Çıplak ayaklarını toprağa bastırıyorsun. Sanki alışmak için, sanki tanımak için. Ve derin bir soluk alıyorsun. Sanki son gibi.
Sonra nicedir özlediğin o huzurlu uyku için uyumaya yatıyorsun. Son rüyanda belki de yaşayamadığın çocukluğuna, mücadele ile dolu gençliğine gidiyorsun. Ya da bitimsiz bir sevda ile bağlandığın kadına sarıldığın ilk güne. Kim bilir?
Aniden açıyorsun gözlerini. Önce nerede olduğunu anlayamıyorsun. Hala kollarındaki kadının taze kokusu var burnunda. Sonra kararının koyu yeşil katranı zihnine yayılıp buz gibi terletiyor seni. Süzülerek çıkıyorsun yataktan. Adımların ipek dokunuşu.

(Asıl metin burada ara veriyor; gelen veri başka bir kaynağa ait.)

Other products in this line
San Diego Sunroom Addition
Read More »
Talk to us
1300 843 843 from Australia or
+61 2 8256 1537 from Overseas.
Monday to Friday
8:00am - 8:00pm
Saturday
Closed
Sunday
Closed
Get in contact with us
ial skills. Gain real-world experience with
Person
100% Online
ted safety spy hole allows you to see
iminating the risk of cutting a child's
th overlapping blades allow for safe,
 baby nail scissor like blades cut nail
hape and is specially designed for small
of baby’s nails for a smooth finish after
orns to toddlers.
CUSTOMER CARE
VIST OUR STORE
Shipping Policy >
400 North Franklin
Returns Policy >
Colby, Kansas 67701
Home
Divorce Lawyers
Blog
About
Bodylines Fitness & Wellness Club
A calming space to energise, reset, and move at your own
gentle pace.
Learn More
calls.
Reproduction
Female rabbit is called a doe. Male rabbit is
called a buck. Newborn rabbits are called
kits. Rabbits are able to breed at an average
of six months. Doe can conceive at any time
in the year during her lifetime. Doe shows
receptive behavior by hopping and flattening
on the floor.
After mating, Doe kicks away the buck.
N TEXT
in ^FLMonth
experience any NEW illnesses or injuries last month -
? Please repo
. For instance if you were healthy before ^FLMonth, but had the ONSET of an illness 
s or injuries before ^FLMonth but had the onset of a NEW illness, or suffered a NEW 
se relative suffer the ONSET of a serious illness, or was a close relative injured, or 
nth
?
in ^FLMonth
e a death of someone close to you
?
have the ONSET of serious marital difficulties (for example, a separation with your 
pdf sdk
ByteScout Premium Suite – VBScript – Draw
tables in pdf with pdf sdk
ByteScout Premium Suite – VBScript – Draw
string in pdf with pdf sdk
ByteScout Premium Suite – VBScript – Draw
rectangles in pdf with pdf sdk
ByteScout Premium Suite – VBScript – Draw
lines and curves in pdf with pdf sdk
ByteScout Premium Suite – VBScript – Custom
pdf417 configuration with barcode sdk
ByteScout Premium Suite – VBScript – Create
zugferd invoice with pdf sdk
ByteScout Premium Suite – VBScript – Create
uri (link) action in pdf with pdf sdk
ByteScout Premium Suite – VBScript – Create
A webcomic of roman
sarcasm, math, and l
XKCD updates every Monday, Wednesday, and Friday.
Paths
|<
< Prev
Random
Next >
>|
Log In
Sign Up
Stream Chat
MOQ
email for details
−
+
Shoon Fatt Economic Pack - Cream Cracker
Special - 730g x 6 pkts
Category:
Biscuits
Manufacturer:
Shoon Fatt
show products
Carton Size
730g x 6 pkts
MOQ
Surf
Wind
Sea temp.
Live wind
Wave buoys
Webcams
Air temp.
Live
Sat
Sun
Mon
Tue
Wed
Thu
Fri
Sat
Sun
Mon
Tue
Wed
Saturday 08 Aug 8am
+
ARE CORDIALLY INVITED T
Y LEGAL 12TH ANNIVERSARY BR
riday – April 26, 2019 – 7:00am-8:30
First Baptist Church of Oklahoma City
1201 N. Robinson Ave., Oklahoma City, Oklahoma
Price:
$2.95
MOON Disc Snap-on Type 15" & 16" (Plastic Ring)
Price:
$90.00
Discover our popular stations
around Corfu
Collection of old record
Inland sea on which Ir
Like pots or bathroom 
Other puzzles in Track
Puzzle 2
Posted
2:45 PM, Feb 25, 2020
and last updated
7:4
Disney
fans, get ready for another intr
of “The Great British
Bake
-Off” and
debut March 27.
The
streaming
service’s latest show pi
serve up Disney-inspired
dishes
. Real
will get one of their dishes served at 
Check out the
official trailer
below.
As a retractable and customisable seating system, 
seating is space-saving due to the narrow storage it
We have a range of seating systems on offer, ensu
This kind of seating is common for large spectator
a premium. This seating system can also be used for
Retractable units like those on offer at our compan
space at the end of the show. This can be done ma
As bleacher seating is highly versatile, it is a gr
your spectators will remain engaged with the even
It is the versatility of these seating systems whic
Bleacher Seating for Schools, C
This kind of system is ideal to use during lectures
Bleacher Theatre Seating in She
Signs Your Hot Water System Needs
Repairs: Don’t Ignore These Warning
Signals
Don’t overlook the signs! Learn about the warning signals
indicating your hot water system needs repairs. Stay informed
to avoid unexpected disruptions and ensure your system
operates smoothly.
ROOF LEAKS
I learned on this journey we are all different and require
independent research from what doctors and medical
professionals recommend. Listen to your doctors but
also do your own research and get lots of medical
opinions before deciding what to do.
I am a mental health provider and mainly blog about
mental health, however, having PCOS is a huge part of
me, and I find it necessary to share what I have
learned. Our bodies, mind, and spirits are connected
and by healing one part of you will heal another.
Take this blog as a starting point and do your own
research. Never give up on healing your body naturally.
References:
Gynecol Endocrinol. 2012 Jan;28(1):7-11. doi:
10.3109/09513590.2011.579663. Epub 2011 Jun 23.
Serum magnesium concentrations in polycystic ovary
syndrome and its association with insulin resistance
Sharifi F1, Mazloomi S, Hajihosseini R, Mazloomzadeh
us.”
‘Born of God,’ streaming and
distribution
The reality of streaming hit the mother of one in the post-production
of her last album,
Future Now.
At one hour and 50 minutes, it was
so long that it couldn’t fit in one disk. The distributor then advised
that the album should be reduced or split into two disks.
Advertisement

Yan odada ki sevdanın yanına gidiyorsun usulca. Yüzünde perdelerden yansıyan ayın ışıltıları. Zihninde, tüm sevdiklerin adına bir veda busesi konduruyorsun dudaklarına.
Ayaklarını sürüyerek mutfağa yöneliyorsun. Nedense çekmecelerin çıkaracağı gürültüye aldırmıyorsun. Gözlerin sıra sıra dizilmiş çeliklerin arasından en katil olanını seçiyor. Celladınla birlikte evin en küçük odasına girip kapıyı usulca ardından kapatıyorsun. Upuzun bir koridor gibi uzanıyor İki metre önünde ki pencereye kadar olan mesafe. Yolun sonu senin için. Pencereye doğru yaklaşıyorsun. Perdeleri aralayıp camı açıyorsun. Gecenin ıssız serinliği gasp ediyor odayı. Uzaklardan yaşamın varlığını hissettiren bir köpek uluması geliyor kulaklarına. Aldırmıyorsun. Yaşamla aranda ki bağı koparalı hayli olmuş çünkü.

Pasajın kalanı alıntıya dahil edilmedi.